- [Work required]:
For the material below, return exactly the lines starting at the one holding "M737 407 751 409 749 423 735 422Z" and ending at the one holding "21 694 44 701", counting both as part of the range.

━━━━━━

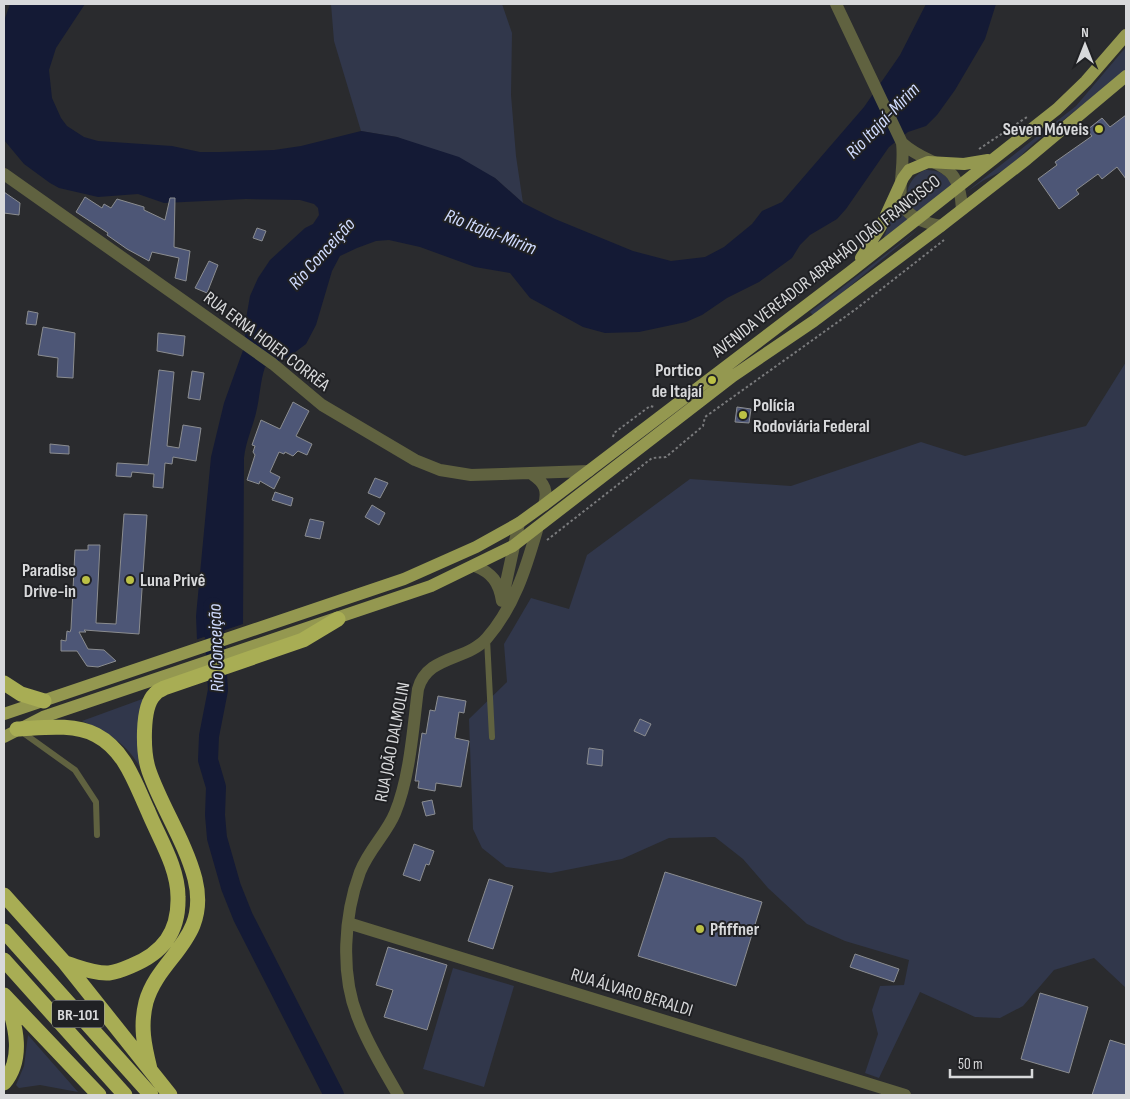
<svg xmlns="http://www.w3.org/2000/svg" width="1130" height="1099" font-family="'Sofia Sans Condensed',sans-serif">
	<rect width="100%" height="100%" fill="#2a2b2e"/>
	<path fill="#31374b" d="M331 4H502L512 33 511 95 516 156 523 203 495 178 397 137 361 131 334 41Z
		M1126 47V71L1034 143 1008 168 984 180 965 193 1076 106Z
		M925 170C940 170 945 174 953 185L917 213C900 200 907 178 925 170Z
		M897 204 908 220 884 238V237Z
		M920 228 814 316 810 312Z
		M1126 362V988L1094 958 1054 970 1023 1006 1000 1018 975 1017 920 992 879 1078 865 1073 878 1034 872 1010 880 986 904 985 909 960 845 941 807 924 768 888 743 859 715 837 669 838 622 859 551 873 506 867 482 848 473 829 469 719 507 682 504 644 531 598 569 609 587 555 690 479 791 486 921 442 965 456 1086 426Z
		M145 698 140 742 141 769C127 743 107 732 82 721Z
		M453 968 514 986 484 1087 423 1069Z
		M28 1035 78 1092 40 1085 19 1088 16 1085 24 1066Z"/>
	<path fill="#141a35" d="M10 4H85L56 48 49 70 52 98 61 118 67 126 84 137 98 141 172 146 200 152H220L274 150 301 146 361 131 397 137 459 157 495 178 523 203 555 219 633 251 671 261 705 257 724 247 752 224 762 211 782 202 864 107 900 55 926 4H996L985 39 955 90 937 115 926 126 908 132 889 147 846 209 837 219 810 235 800 245 792 258 759 282 727 298 702 315 686 322 639 332 605 333 583 327 530 298 510 273 475 267 420 247 389 240 376 241 357 248 340 256 332 271 316 325 306 344 290 356 265 367C260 382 260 397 256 413 252 429 246 441 244 458L243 625 197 640 196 616 211 457 224 403 246 342 244 330 250 296 258 278 270 260 305 228 313 224 319 215 318 208 314 204 300 200 246 199 164 203 138 194 98 197 59 188 50 183 24 164 4 140V21Z"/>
	<path fill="#2a2b2e" d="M246 623 244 627 198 642 195 640Z"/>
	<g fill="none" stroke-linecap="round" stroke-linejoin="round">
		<path stroke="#141a35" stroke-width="20" d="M213 607 218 690 209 736 208 760 216 787 215 815 217 838 231 887 243 917 334 1095"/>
	</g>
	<path fill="#4d5676" stroke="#8b8d90" d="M1126 115V179L1117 167 1102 179 1098 174 1076 190 1079 194 1059 209 1038 179 1057 165 1055 162 1092 136 1087 130 1102 118 1110 127Z
		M4 192 20 203 19 215 4 213Z
		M85 197 102 208 104 204 111 208 117 199 144 207V210L165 220 170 198H175L174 247 190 251 186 281 175 278 179 258 152 252 149 261 127 249 107 235 108 233 76 212Z
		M257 228 266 231 262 241 253 238Z
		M209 261 218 265 207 293 195 288Z
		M28 311 38 313 36 325 26 324Z
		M43 327 75 333 73 378 57 377 58 358 38 355Z
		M158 333 185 336 183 356 157 351Z
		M159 370 174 372 167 446 179 448 183 425 201 428 196 461 173 457 172 464 165 463 163 488 153 487 154 474 132 472 131 477 116 476 117 463 148 465Z
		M192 371 204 373 200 400 188 398Z
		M293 402 309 411 296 436 312 444 307 455 298 451 293 456 285 452 284 454 279 452 270 472 280 477 274 489 260 481 259 484 247 480 255 455 253 452 255 446 252 445 261 420 280 429Z
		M737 407 751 409 749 423 735 422Z
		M50 444 69 446V454L50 453Z
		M375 478 388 483 380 498 368 493Z
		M275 492 293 498 291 506 272 500Z
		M372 505 385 513 379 525 365 517Z
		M124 514 147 515 139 634 84 630 86 632H79L88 649 104 650 116 661 98 667 87 666 77 651H61V640L66 641 67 631 70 632 71 629 75 550H88V545H100L96 623 116 624Z
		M310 519 324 522 320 539 305 536Z
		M438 696 466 701 464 713 459 712 455 738 469 741 461 787 436 783 435 791 418 788 419 781H415L422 733 426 734 430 710 435 711Z
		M640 719 651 724 645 736 634 731Z
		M589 748 603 750 602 766 587 764Z
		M432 800 435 814 426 816 422 802Z
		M414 844 434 851 429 865 426 864 420 881 403 875Z
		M665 872 762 902 736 986 638 956Z
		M489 879 513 886 493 949 468 941Z
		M388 947 447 965 427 1030 384 1017 393 990 376 985Z
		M855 954 899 969 894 982 850 967Z
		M1040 993 1088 1007 1069 1073 1021 1059Z
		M1110 1040 1126 1045V1095H1092Z"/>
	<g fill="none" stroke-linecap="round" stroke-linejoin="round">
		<path stroke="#7a7b7d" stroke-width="2" stroke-dasharray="2.5 2.5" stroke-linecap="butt" d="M979 149 1027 117
			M793 299 851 251
			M613 437 614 433 650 406 654 407
			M547 540 652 458 666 457 703 426 705 417 856 309 944 240"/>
		<path stroke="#606240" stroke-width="6" d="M487 639 492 737
			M22 732 75 770 96 802 97 835"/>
		<path stroke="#606240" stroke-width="12" d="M4 174 273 364 322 405 415 460 440 470 471 475 589 471
			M533 475C545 483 548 491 544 505
			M475 566C492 573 499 582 502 601
			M502 601 519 523
			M348 923 905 1095
			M398 1095C384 1070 368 1045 358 1018 340 974 344 915 360 872 369 849 387 833 395 813 410 777 413 728 418 689 427 655 467 661 487 638 514 607 526 568 537 530"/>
		<path stroke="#606240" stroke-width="12" d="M836 4 902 143C907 184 881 215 941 226
			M902 143C933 171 959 156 962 209"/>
		<path stroke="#949850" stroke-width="12" d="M861 258 881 226 903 178 909 170 928 162 964 164 988 160
			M4 714 404 579 476 547 519 523 544 505 850 272 1057 109 1086 81 1126 35
			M4 737 43 717 431 586 513 546 733 376 814 321 941 226 1027 159 1126 76"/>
		<path stroke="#a8ad54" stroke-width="15" d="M4 683 21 694 44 701
			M17 729C41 728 73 723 96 735 125 750 135 783 148 811 159 838 178 867 178 897 179 932 163 953 131 966 124 969 117 972 109 973 95 974 79 967 65 963
			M4 895 65 963 170 1095
			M4 931 151 1095
			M4 960 125 1095
			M4 995 99 1095
			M150 1069C144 1045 140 1026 146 1002 159 956 210 940 195 879 185 841 162 808 149 771 143 754 141 707 155 694 157 691 161 690 164 688L303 640 338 619
			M4 1083C24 1059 16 1027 7 1000"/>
	</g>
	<g fill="#bbc045" stroke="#202124" stroke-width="2">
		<circle cx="1099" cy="129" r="5"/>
		<circle cx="712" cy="380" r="5"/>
		<circle cx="743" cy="415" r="5"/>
		<circle cx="86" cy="580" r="5"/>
		<circle cx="130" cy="580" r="5"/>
		<circle cx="700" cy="929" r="5"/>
	</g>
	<g text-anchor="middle" stroke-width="4" stroke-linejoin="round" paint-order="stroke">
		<rect fill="#202124" stroke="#a1a2a4" stroke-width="1" x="52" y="1000.5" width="52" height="27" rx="4"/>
		<g font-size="16" font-weight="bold" fill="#d8d9db">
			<text x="78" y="1020">BR-101</text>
		</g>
		<g font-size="18" font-weight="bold" fill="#d8d9db" stroke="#202124" text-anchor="end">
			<text x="1089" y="135">Seven Móveis</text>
			<text x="702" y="376">Portico<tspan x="702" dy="21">de Itajaí</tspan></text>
			<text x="753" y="411" text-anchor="start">Polícia<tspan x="753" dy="21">Rodoviária Federal</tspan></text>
			<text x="76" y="576">Paradise<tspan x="76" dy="21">Drive-in</tspan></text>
			<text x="140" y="586" text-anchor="start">Luna Privê</text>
			<text x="710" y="935" text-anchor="start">Pfiffner</text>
		</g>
		<g font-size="18" fill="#d8d9db" stroke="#202124">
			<text transform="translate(826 266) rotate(-38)" y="6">AVENIDA VEREADOR ABRAHÃO JOÃO FRANCISCO</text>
			<text transform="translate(267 341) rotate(37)" y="6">RUA ERNA HOIER CORRÊA</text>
			<text transform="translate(392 742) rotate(-79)" y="6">RUA JOÃO DALMOLIN</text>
			<text transform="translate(632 992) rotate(17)" y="6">RUA ÁLVARO BERALDI</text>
		</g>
		<g font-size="19" font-style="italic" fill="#d0dbfe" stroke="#202124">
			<text transform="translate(882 120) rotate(-46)" y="7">Rio Itajaí-Mirim</text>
			<text transform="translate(491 231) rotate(21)" y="7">Rio Itajaí-Mirim</text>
			<text transform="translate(321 253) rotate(-48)" y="7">Rio Conceição</text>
			<text transform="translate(215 648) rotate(-92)" y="7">Rio Conceição</text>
		</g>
	</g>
	<rect width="1130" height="1099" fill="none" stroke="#d8d9db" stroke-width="10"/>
	<g transform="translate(1085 45)" stroke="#202124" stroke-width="4" paint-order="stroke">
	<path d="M0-4L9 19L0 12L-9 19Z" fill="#d8d9db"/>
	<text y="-8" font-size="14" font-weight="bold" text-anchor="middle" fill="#d8d9db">N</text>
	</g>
	<path d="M950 1069v8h82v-8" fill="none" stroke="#d8d9db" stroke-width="2.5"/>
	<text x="958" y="1069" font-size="15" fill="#d8d9db" stroke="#202124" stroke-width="4" paint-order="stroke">50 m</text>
</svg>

━━━━━━

- [Answer area]:
		M737 407 751 409 749 423 735 422Z
		M50 444 69 446V454L50 453Z
		M375 478 388 483 380 498 368 493Z
		M275 492 293 498 291 506 272 500Z
		M372 505 385 513 379 525 365 517Z
		M124 514 147 515 139 634 84 630 86 632H79L88 649 104 650 116 661 98 667 87 666 77 651H61V640L66 641 67 631 70 632 71 629 75 550H88V545H100L96 623 116 624Z
		M310 519 324 522 320 539 305 536Z
		M438 696 466 701 464 713 459 712 455 738 469 741 461 787 436 783 435 791 418 788 419 781H415L422 733 426 734 430 710 435 711Z
		M640 719 651 724 645 736 634 731Z
		M589 748 603 750 602 766 587 764Z
		M432 800 435 814 426 816 422 802Z
		M414 844 434 851 429 865 426 864 420 881 403 875Z
		M665 872 762 902 736 986 638 956Z
		M489 879 513 886 493 949 468 941Z
		M388 947 447 965 427 1030 384 1017 393 990 376 985Z
		M855 954 899 969 894 982 850 967Z
		M1040 993 1088 1007 1069 1073 1021 1059Z
		M1110 1040 1126 1045V1095H1092Z"/>
	<g fill="none" stroke-linecap="round" stroke-linejoin="round">
		<path stroke="#7a7b7d" stroke-width="2" stroke-dasharray="2.5 2.5" stroke-linecap="butt" d="M979 149 1027 117
			M793 299 851 251
			M613 437 614 433 650 406 654 407
			M547 540 652 458 666 457 703 426 705 417 856 309 944 240"/>
		<path stroke="#606240" stroke-width="6" d="M487 639 492 737
			M22 732 75 770 96 802 97 835"/>
		<path stroke="#606240" stroke-width="12" d="M4 174 273 364 322 405 415 460 440 470 471 475 589 471
			M533 475C545 483 548 491 544 505
			M475 566C492 573 499 582 502 601
			M502 601 519 523
			M348 923 905 1095
			M398 1095C384 1070 368 1045 358 1018 340 974 344 915 360 872 369 849 387 833 395 813 410 777 413 728 418 689 427 655 467 661 487 638 514 607 526 568 537 530"/>
		<path stroke="#606240" stroke-width="12" d="M836 4 902 143C907 184 881 215 941 226
			M902 143C933 171 959 156 962 209"/>
		<path stroke="#949850" stroke-width="12" d="M861 258 881 226 903 178 909 170 928 162 964 164 988 160
			M4 714 404 579 476 547 519 523 544 505 850 272 1057 109 1086 81 1126 35
			M4 737 43 717 431 586 513 546 733 376 814 321 941 226 1027 159 1126 76"/>
		<path stroke="#a8ad54" stroke-width="15" d="M4 683 21 694 44 701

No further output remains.